WHAT TO DO
a – Answer these questions from the passage on pravadoline below, one answer per line:
(i) Which enzyme was pravadoline meant to inhibit?
(ii) In which decade was pravadoline developed?
(iii) Which opioid antagonist is named as failing to block its analgesic effects?
b – List every individual drug or compound named in the passage on pravadoline below.

READING PASSAGE
☆ ☆ ☆ ☆ ☆ ☆ ☆
Pravadoline (WIN 48,098) is an antinflammatory and analgesic drug with an IC50 of 4.9 μM and a Ki of 2511 nM at CB1, related in structure to nonsteroidal anti-inflammatory drugs (NSAIDs) such as indometacin. It was developed in the 1980s as a new antiinflammatory and prostaglandin synthesis inhibitor, acting through inhibition of the enzyme cyclooxygenase (COX).

However, pravadoline was found to exhibit unexpectedly strong analgesic effects, which appeared at doses ten times smaller than the effective anti-inflammatory dose and so could not be explained by its action as a COX inhibitor. These effects were not blocked by opioid antagonists such as naloxone, and it was eventually discovered that pravadoline represented the first compound from a novel class of cannabinoid agonists, the aminoalkylindoles.
☆ ☆ ☆ ☆ ☆ ☆ ☆
RECORDS SHOWN
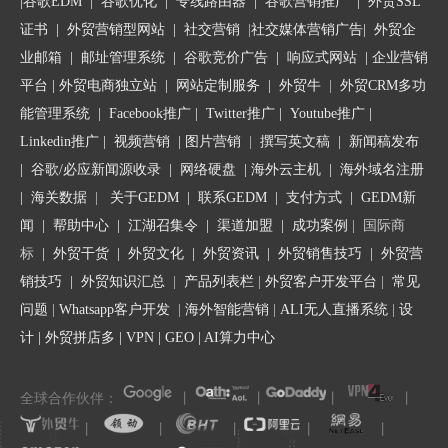
|
谷歌EDM
|
谷歌优化
|
专线路由器
|
谷歌营销推广
|
外贸SSL
件模板，最大程度上提升客户开发跟进工作的整体
证书
|
外贸营销型网站
|
社交营销
|
社交媒体营销广告
|
外贸企
效率和效果。
业邮箱
|
邮址管理系统
|
谷歌竞价广告
|
响应式网站
|
企业营销
平台
| 外贸电商独立站 |
网站定制服务
|
外贸牛
|
外贸CRM多功
不同国家开发信模板
能管理系统
|
Facebook推广
|
Twitter推广
|
Youtube推广
|
Linkedin推广
|
视频营销
|
图片营销
|
撰写英文稿
|
新闻稿发布
1. 北美
|
谷歌/必应新闻源收录
|
网络硬盘
|
海外云主机
|
海外域名注册
美国、加拿大、墨西哥等
|
海关数据
|
关于GEDM
|
联系GEDM
|
支付方式
|
GEDM新
特点：
闻
|
帮助中心
|
江湖召集令
| 渠道加盟 |
成功案例
| 国际商
1.开门见山式来直接表达你的中心思想
标
|
外贸干货
|
外贸文化
|
外贸资讯
|
外贸销售技巧
|
外贸营
2.简单说明，不要复杂地表达
销技巧
|
外贸知识汇总
|
产品列表栏
|
外贸客户开发平台
|
常见
3.他们喜欢你认真的做事情，有很强的时间观念
问题
|
Whatsapp客户开发
|
海外智能营销
|
ALI无人直播系统
|
设
4.喜欢用PayPal作为支付工具
计
|
外贸拼店多
|
VPN
|
GEO
|
AI算力中心
注意事项：
5.用企业邮箱，尽量不用免费的QQ邮箱和个人邮箱
全球合作伙伴：
丨
丨
丨
丨
6.交流用语用we代替I
丨
丨
丨
丨
丨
☆ ☆ ☆ ☆ ☆ ☆ ☆
TASK ANSWERS
a –
(i) Cyclooxygenase (COX)
(ii) The 1980s
(iii) Naloxone

b –
- Pravadoline (WIN 48,098)
- Indometacin
- Naloxone